As my son and I were going through his photos from childhood, this week, I became keenly aware that those pictures illicit different responses from each of us.
With each picture viewed, I smiled, or laughed or sighed.
With each picture that my son viewed, he asked questions, to fill in the void of memory of the people, the place or the situation depicted in the image.
It surprised me when he didn’t recognize the house we lived in up until he was four … until I realized he was only four when we moved.
Or the dear friends who threw a baby shower when he was born … until I remembered that he was not even one when his dad started working at another church, and the regular connection to those friends slowly diminished.

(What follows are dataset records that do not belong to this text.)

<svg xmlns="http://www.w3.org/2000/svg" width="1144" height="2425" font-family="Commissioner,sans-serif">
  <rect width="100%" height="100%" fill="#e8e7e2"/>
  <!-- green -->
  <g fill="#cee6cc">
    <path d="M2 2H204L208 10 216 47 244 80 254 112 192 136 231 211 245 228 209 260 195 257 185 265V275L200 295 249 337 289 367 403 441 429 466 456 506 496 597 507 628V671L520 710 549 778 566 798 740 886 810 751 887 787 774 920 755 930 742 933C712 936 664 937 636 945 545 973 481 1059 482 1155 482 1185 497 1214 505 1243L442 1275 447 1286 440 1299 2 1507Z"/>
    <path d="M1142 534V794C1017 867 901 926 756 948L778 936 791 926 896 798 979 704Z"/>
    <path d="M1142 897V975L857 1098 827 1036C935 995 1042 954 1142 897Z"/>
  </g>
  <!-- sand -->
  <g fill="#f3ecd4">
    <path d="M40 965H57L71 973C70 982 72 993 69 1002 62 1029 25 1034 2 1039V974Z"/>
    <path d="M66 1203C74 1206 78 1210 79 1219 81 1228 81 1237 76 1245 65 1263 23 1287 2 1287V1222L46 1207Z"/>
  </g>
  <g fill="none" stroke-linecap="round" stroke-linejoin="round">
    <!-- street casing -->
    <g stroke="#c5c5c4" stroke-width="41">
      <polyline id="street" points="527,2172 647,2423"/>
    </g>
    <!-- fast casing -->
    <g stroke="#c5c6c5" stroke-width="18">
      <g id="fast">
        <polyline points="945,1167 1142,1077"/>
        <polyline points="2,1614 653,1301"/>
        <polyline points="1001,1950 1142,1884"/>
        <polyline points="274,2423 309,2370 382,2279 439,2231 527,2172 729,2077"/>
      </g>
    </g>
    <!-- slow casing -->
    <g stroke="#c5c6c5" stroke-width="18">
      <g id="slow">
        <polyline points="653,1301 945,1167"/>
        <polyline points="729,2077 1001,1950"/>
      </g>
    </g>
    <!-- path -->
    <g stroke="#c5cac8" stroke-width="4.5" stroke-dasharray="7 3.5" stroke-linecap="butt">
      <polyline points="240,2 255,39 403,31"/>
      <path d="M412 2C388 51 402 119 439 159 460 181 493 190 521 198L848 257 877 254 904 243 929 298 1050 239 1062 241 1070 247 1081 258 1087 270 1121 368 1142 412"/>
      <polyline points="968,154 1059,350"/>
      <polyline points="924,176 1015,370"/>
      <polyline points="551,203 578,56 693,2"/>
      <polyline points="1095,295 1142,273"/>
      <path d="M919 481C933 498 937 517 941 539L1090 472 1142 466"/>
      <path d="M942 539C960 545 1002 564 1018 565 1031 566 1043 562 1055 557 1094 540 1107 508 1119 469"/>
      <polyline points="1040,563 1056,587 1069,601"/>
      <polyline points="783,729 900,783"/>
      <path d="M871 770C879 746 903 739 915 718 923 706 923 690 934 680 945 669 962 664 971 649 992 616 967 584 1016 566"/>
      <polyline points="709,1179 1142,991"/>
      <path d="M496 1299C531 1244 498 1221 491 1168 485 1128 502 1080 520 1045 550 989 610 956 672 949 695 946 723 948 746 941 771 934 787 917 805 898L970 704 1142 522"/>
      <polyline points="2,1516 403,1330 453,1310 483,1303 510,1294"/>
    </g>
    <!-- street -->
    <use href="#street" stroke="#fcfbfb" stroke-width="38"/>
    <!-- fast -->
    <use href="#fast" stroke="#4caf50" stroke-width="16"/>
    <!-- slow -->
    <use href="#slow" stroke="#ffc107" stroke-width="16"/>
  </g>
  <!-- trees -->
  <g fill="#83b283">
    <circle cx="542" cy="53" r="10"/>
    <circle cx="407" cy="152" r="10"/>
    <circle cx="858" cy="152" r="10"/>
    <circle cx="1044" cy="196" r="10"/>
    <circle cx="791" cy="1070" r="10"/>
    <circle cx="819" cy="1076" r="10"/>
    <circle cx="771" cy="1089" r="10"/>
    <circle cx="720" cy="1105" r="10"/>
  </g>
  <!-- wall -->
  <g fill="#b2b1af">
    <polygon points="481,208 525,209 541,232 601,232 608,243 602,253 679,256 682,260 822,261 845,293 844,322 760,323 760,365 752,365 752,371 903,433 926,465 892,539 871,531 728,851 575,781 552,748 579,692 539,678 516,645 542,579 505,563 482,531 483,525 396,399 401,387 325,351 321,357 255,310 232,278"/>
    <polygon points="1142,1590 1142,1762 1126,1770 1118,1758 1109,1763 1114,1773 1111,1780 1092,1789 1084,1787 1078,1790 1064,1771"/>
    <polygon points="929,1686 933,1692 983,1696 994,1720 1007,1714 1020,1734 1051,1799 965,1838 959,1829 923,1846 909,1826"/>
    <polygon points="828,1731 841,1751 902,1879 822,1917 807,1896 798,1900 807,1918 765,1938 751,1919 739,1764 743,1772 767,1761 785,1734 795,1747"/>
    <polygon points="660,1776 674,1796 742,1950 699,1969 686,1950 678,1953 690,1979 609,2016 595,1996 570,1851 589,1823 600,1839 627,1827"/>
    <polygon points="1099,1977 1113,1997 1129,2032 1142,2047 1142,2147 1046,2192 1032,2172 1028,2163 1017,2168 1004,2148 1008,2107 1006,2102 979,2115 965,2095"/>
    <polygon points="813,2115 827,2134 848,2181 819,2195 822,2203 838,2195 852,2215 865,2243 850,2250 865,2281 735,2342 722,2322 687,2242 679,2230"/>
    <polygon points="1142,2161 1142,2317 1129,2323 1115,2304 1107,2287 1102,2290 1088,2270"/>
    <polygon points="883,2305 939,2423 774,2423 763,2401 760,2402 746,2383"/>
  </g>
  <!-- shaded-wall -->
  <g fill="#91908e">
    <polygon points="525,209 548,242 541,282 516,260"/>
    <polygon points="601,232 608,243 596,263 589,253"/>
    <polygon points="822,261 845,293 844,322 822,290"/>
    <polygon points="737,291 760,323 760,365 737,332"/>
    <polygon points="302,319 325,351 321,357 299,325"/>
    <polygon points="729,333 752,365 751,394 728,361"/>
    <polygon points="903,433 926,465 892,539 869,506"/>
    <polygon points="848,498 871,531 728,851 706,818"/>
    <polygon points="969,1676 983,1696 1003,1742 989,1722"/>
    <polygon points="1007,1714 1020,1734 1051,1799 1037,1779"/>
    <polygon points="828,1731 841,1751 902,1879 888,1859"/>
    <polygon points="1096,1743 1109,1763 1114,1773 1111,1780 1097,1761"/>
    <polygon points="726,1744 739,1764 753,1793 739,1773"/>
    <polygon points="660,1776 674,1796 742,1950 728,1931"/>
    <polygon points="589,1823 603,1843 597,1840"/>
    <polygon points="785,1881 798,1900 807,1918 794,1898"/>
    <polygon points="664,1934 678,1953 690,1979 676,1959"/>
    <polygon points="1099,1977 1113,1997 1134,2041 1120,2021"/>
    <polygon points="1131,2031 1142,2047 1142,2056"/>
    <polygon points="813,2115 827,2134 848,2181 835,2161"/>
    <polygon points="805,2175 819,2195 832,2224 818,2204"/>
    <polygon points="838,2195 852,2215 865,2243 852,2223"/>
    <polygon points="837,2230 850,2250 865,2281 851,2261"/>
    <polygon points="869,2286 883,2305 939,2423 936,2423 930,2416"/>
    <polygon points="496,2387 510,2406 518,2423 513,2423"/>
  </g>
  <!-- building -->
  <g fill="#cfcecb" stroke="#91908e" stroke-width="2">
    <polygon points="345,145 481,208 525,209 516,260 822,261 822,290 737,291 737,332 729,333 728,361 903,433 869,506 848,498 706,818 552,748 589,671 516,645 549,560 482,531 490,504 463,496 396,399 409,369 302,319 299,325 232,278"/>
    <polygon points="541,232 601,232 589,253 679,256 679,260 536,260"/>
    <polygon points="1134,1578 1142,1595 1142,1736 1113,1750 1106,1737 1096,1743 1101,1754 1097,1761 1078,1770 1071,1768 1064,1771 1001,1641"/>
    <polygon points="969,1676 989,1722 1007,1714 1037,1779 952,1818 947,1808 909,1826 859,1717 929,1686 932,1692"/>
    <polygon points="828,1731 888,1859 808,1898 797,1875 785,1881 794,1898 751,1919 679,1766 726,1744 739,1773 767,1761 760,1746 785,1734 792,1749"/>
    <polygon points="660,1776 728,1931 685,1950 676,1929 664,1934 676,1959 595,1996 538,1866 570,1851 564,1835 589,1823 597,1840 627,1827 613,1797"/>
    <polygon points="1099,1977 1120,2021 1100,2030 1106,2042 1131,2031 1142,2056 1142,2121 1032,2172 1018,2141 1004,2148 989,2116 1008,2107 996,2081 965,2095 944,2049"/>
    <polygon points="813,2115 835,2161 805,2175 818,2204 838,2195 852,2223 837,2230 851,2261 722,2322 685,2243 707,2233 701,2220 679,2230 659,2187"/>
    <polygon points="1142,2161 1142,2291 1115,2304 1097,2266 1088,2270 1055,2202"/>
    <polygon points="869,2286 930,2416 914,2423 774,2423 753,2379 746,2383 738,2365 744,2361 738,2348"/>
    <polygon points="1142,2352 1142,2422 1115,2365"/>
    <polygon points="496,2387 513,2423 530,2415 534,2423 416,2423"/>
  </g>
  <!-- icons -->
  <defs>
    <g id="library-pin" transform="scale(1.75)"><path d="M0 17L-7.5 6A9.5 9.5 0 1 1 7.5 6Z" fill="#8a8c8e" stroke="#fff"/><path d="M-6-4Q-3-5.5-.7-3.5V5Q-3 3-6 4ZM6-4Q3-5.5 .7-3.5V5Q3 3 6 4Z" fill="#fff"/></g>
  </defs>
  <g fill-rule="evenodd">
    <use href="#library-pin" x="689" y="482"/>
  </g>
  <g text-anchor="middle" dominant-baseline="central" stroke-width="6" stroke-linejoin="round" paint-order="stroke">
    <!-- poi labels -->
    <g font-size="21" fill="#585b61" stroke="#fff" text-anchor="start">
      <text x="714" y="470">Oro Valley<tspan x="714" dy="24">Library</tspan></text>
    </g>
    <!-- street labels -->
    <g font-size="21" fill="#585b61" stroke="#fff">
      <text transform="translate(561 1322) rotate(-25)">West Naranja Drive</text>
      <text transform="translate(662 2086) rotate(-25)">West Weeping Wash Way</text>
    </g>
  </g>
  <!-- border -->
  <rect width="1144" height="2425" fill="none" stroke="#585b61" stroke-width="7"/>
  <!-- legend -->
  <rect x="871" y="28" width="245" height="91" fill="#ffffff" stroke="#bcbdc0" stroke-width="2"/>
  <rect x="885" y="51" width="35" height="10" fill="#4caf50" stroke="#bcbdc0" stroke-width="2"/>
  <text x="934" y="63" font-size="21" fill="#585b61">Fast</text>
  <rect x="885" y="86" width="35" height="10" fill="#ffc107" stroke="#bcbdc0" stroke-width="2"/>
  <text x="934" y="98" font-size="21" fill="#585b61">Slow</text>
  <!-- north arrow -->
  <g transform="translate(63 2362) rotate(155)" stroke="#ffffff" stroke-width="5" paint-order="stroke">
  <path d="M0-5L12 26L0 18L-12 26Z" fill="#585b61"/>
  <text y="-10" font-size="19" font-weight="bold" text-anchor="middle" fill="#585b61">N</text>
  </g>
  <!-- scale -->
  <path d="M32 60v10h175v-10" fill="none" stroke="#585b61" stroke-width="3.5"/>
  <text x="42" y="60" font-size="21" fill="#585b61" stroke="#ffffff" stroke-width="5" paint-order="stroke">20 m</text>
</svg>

Or photo after photo with his sister, just two year his senior, and he commented that he didn’t remember that they had been such good friends.
Or the comment, “mom, you looked (past tense) so young” 😳
As we flipped through picture after picture, he asked questions, and I shared story after story. These were shared stories, yet he held only a snapshot, I held the mental recollections of of the past times and places and people.
In essence, though we shared the same history of his lifetime, I had a view of a bigger picture than what he could see. I could see the whole, whereas he could only recall the most recent parts.
Psalm 139:13-16 is probably one of the most known Psalms:
“For you created my inmost being;
you knit me together in my mother’s womb.
I praise you because I am fearfully and wonderfully made;
your works are wonderful,
I know that full well.
My frame was not hidden from you
when I was made in the secret place,
when I was woven together in the depths of the earth.
Your eyes saw my unformed body;
all the days ordained for me were written in your book
before one of them came to be.“
I looked up this scripture in various translations, and love how The Message words verse 16 (underlined, above):
“Like an open book, you watched me grow from conception to birth;
all the stages of my life were spread out before you”
It is a reminder of who our Creator is, how very intimately he knows us and that he has always known us.
God holds the photo album of our life. He can see all that is past, and all that is to come.
We only hold a snapshot of our life. Maybe we need to get out the album of our lives, and ask God to remind us of the past, so that we can walk into the future on the foundation of his faithfulness to us in the past.